In the fourth trailer, we are left only with ourselves. There is no music, no editing, no cinematic trickery. We see that struggle begets clarity, which only shows us the nature of our next struggle…
…which may leave us very far indeed from where we began.
These five vignettes give us scant information regarding the chronology of events in the film, but they do give us an incredible sense of Freddie Quell’s unrest, uncertainty, and insatiable longing for an elusive sense of acceptance and order. That we have been conditioned for the same throughout the course of this suite of trailers does more than excite us for the film, it prepares us to further empathize with our damaged protagonist and to invest ourselves emotionally into his journey.

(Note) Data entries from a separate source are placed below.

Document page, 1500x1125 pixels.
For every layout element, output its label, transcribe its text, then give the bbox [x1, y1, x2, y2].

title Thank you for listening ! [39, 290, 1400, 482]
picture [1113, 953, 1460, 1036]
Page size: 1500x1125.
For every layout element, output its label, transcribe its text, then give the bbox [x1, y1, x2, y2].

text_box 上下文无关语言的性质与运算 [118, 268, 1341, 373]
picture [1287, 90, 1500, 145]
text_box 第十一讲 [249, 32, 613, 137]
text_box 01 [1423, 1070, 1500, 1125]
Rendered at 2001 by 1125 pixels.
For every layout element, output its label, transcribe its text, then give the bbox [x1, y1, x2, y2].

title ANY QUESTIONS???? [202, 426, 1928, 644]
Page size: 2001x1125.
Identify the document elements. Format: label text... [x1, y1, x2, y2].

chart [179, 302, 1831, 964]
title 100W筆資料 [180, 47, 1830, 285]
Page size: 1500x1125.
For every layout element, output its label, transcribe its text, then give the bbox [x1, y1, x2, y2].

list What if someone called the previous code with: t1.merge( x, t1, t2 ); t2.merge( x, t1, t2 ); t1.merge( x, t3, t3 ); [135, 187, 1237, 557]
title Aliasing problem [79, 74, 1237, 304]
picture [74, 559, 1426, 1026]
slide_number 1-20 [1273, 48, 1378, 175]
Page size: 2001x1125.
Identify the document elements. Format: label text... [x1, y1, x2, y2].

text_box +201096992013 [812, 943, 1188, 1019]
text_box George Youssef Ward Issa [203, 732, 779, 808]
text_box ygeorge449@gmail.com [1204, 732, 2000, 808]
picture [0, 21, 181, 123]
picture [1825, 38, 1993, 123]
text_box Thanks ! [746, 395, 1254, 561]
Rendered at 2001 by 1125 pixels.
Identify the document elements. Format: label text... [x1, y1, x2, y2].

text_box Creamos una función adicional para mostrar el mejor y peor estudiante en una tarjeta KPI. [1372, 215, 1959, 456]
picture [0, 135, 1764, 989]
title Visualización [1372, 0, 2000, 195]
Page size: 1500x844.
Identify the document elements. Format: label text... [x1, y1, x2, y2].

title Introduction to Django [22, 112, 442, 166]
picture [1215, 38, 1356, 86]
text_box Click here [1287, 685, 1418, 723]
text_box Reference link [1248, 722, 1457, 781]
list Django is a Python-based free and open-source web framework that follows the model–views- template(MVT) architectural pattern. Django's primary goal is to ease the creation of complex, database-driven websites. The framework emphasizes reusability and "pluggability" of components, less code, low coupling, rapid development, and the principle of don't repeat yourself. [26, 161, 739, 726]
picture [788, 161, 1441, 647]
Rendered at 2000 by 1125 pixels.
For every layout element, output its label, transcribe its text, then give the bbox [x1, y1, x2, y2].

Anderson has stated explicitly and on multiple occasions that his film is not about Scientology; rather it is about a man reaching for something that always eludes his grasp. Unless you are to accuse Anderson of skirting the issue, these trailers confirm his statements. By the time the full trailer was released, it almost felt like a reward in and of itself. It was so full of vitality, so full of shots, characters, music, and dialogue as yet unseen that the satisfaction of seeing two and a half whole minutes of The Master playing out before us was satisfying, if not transcendent. And yet, the trailer still remains firmly planted within the subjective worldview of Freddie Quell. We are still left with little sense of who Lancaster Dodd is, of what his methods are, and of what his union with Freddie Quell has wrought. In merging the viral with the traditional, Anderson has built more suspense in ten minutes from a dual character portrait than most filmmakers can over the course of an entire film.